[Your task]
Copy the data exactly, keeping every line intact.

[Extracted entries]

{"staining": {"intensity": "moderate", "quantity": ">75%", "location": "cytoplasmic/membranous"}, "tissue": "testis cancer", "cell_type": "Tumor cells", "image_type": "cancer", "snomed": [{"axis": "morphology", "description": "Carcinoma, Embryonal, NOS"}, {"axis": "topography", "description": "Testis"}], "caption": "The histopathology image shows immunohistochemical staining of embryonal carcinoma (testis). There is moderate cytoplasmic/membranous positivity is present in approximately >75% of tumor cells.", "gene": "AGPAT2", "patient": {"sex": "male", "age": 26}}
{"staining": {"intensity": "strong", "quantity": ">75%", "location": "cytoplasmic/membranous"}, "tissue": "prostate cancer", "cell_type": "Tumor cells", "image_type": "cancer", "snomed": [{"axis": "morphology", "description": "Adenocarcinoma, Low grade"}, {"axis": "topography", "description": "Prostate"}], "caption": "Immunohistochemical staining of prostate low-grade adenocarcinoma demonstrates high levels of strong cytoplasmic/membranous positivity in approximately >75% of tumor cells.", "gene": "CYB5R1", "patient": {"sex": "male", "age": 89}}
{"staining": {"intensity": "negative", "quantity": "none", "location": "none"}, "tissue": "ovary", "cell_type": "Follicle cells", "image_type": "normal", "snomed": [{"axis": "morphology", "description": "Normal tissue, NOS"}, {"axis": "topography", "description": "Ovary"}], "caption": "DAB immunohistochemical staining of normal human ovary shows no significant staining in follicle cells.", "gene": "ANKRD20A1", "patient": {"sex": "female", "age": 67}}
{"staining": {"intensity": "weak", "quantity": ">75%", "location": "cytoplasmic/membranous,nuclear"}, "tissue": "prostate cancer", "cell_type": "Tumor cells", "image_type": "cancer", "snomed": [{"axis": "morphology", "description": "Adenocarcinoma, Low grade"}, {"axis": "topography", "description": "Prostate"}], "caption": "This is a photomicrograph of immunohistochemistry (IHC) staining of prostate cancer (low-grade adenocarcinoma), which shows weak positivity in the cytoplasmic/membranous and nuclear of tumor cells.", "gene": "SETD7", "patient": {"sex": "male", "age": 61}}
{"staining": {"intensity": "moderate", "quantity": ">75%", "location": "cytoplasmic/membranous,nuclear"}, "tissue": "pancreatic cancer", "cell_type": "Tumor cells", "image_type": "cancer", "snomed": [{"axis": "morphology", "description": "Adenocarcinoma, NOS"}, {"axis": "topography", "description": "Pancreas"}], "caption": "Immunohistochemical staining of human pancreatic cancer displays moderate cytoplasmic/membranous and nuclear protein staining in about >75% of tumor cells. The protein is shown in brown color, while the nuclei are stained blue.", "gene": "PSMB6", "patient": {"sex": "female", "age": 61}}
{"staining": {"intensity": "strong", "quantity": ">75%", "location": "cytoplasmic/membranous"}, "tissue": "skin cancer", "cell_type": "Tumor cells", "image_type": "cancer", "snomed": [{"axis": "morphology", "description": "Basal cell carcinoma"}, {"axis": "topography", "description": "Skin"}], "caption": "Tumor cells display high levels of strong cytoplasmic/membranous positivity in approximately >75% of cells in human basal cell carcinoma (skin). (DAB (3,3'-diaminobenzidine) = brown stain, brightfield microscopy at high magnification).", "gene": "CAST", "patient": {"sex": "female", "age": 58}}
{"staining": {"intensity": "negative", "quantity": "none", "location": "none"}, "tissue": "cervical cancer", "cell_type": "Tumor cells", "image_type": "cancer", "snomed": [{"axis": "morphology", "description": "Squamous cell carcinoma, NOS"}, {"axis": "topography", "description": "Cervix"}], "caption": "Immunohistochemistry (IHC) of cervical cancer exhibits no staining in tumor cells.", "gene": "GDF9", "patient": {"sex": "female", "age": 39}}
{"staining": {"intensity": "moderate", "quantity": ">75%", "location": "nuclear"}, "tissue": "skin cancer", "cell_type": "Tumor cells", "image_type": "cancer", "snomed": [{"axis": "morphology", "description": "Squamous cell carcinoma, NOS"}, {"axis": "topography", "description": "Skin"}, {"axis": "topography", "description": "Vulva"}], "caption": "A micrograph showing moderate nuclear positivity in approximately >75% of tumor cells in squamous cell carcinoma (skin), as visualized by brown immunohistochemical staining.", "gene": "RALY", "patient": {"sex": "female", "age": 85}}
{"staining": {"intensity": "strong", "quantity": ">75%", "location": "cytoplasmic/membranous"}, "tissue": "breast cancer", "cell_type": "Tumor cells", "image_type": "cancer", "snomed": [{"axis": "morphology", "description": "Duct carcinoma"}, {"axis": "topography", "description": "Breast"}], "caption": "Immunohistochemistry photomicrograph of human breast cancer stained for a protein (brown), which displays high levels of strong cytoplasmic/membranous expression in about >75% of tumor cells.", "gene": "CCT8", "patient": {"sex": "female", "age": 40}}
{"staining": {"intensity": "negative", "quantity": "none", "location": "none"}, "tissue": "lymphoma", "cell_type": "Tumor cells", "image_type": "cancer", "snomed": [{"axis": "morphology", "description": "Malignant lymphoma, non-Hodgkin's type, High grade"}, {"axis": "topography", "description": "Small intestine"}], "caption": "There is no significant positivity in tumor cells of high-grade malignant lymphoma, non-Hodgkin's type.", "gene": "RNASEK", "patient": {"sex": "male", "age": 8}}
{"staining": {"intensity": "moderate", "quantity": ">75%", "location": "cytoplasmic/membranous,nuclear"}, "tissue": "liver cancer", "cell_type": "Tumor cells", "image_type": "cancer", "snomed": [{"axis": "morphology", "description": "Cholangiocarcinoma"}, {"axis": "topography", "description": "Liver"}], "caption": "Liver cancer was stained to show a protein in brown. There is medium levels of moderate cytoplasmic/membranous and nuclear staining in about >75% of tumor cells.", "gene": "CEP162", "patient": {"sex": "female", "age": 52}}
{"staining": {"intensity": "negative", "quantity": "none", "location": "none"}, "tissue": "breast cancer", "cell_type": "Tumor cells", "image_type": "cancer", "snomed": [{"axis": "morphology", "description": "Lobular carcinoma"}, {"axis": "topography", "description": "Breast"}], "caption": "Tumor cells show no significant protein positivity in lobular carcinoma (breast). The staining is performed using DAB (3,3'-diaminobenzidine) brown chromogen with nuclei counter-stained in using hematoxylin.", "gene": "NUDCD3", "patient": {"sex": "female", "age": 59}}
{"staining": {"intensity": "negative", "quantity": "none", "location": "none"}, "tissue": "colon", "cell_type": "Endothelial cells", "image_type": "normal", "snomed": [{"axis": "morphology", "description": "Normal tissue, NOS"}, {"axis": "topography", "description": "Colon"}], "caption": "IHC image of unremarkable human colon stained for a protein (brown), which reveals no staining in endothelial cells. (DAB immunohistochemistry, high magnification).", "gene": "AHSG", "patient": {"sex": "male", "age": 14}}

[Exercise output]
{"staining": {"intensity": "moderate", "quantity": ">75%", "location": "cytoplasmic/membranous"}, "tissue": "testis cancer", "cell_type": "Tumor cells", "image_type": "cancer", "snomed": [{"axis": "morphology", "description": "Carcinoma, Embryonal, NOS"}, {"axis": "topography", "description": "Testis"}], "caption": "The histopathology image shows immunohistochemical staining of embryonal carcinoma (testis). There is moderate cytoplasmic/membranous positivity is present in approximately >75% of tumor cells.", "gene": "AGPAT2", "patient": {"sex": "male", "age": 26}}
{"staining": {"intensity": "strong", "quantity": ">75%", "location": "cytoplasmic/membranous"}, "tissue": "prostate cancer", "cell_type": "Tumor cells", "image_type": "cancer", "snomed": [{"axis": "morphology", "description": "Adenocarcinoma, Low grade"}, {"axis": "topography", "description": "Prostate"}], "caption": "Immunohistochemical staining of prostate low-grade adenocarcinoma demonstrates high levels of strong cytoplasmic/membranous positivity in approximately >75% of tumor cells.", "gene": "CYB5R1", "patient": {"sex": "male", "age": 89}}
{"staining": {"intensity": "negative", "quantity": "none", "location": "none"}, "tissue": "ovary", "cell_type": "Follicle cells", "image_type": "normal", "snomed": [{"axis": "morphology", "description": "Normal tissue, NOS"}, {"axis": "topography", "description": "Ovary"}], "caption": "DAB immunohistochemical staining of normal human ovary shows no significant staining in follicle cells.", "gene": "ANKRD20A1", "patient": {"sex": "female", "age": 67}}
{"staining": {"intensity": "weak", "quantity": ">75%", "location": "cytoplasmic/membranous,nuclear"}, "tissue": "prostate cancer", "cell_type": "Tumor cells", "image_type": "cancer", "snomed": [{"axis": "morphology", "description": "Adenocarcinoma, Low grade"}, {"axis": "topography", "description": "Prostate"}], "caption": "This is a photomicrograph of immunohistochemistry (IHC) staining of prostate cancer (low-grade adenocarcinoma), which shows weak positivity in the cytoplasmic/membranous and nuclear of tumor cells.", "gene": "SETD7", "patient": {"sex": "male", "age": 61}}
{"staining": {"intensity": "moderate", "quantity": ">75%", "location": "cytoplasmic/membranous,nuclear"}, "tissue": "pancreatic cancer", "cell_type": "Tumor cells", "image_type": "cancer", "snomed": [{"axis": "morphology", "description": "Adenocarcinoma, NOS"}, {"axis": "topography", "description": "Pancreas"}], "caption": "Immunohistochemical staining of human pancreatic cancer displays moderate cytoplasmic/membranous and nuclear protein staining in about >75% of tumor cells. The protein is shown in brown color, while the nuclei are stained blue.", "gene": "PSMB6", "patient": {"sex": "female", "age": 61}}
{"staining": {"intensity": "strong", "quantity": ">75%", "location": "cytoplasmic/membranous"}, "tissue": "skin cancer", "cell_type": "Tumor cells", "image_type": "cancer", "snomed": [{"axis": "morphology", "description": "Basal cell carcinoma"}, {"axis": "topography", "description": "Skin"}], "caption": "Tumor cells display high levels of strong cytoplasmic/membranous positivity in approximately >75% of cells in human basal cell carcinoma (skin). (DAB (3,3'-diaminobenzidine) = brown stain, brightfield microscopy at high magnification).", "gene": "CAST", "patient": {"sex": "female", "age": 58}}
{"staining": {"intensity": "negative", "quantity": "none", "location": "none"}, "tissue": "cervical cancer", "cell_type": "Tumor cells", "image_type": "cancer", "snomed": [{"axis": "morphology", "description": "Squamous cell carcinoma, NOS"}, {"axis": "topography", "description": "Cervix"}], "caption": "Immunohistochemistry (IHC) of cervical cancer exhibits no staining in tumor cells.", "gene": "GDF9", "patient": {"sex": "female", "age": 39}}
{"staining": {"intensity": "moderate", "quantity": ">75%", "location": "nuclear"}, "tissue": "skin cancer", "cell_type": "Tumor cells", "image_type": "cancer", "snomed": [{"axis": "morphology", "description": "Squamous cell carcinoma, NOS"}, {"axis": "topography", "description": "Skin"}, {"axis": "topography", "description": "Vulva"}], "caption": "A micrograph showing moderate nuclear positivity in approximately >75% of tumor cells in squamous cell carcinoma (skin), as visualized by brown immunohistochemical staining.", "gene": "RALY", "patient": {"sex": "female", "age": 85}}
{"staining": {"intensity": "strong", "quantity": ">75%", "location": "cytoplasmic/membranous"}, "tissue": "breast cancer", "cell_type": "Tumor cells", "image_type": "cancer", "snomed": [{"axis": "morphology", "description": "Duct carcinoma"}, {"axis": "topography", "description": "Breast"}], "caption": "Immunohistochemistry photomicrograph of human breast cancer stained for a protein (brown), which displays high levels of strong cytoplasmic/membranous expression in about >75% of tumor cells.", "gene": "CCT8", "patient": {"sex": "female", "age": 40}}
{"staining": {"intensity": "negative", "quantity": "none", "location": "none"}, "tissue": "lymphoma", "cell_type": "Tumor cells", "image_type": "cancer", "snomed": [{"axis": "morphology", "description": "Malignant lymphoma, non-Hodgkin's type, High grade"}, {"axis": "topography", "description": "Small intestine"}], "caption": "There is no significant positivity in tumor cells of high-grade malignant lymphoma, non-Hodgkin's type.", "gene": "RNASEK", "patient": {"sex": "male", "age": 8}}
{"staining": {"intensity": "moderate", "quantity": ">75%", "location": "cytoplasmic/membranous,nuclear"}, "tissue": "liver cancer", "cell_type": "Tumor cells", "image_type": "cancer", "snomed": [{"axis": "morphology", "description": "Cholangiocarcinoma"}, {"axis": "topography", "description": "Liver"}], "caption": "Liver cancer was stained to show a protein in brown. There is medium levels of moderate cytoplasmic/membranous and nuclear staining in about >75% of tumor cells.", "gene": "CEP162", "patient": {"sex": "female", "age": 52}}
{"staining": {"intensity": "negative", "quantity": "none", "location": "none"}, "tissue": "breast cancer", "cell_type": "Tumor cells", "image_type": "cancer", "snomed": [{"axis": "morphology", "description": "Lobular carcinoma"}, {"axis": "topography", "description": "Breast"}], "caption": "Tumor cells show no significant protein positivity in lobular carcinoma (breast). The staining is performed using DAB (3,3'-diaminobenzidine) brown chromogen with nuclei counter-stained in using hematoxylin.", "gene": "NUDCD3", "patient": {"sex": "female", "age": 59}}
{"staining": {"intensity": "negative", "quantity": "none", "location": "none"}, "tissue": "colon", "cell_type": "Endothelial cells", "image_type": "normal", "snomed": [{"axis": "morphology", "description": "Normal tissue, NOS"}, {"axis": "topography", "description": "Colon"}], "caption": "IHC image of unremarkable human colon stained for a protein (brown), which reveals no staining in endothelial cells. (DAB immunohistochemistry, high magnification).", "gene": "AHSG", "patient": {"sex": "male", "age": 14}}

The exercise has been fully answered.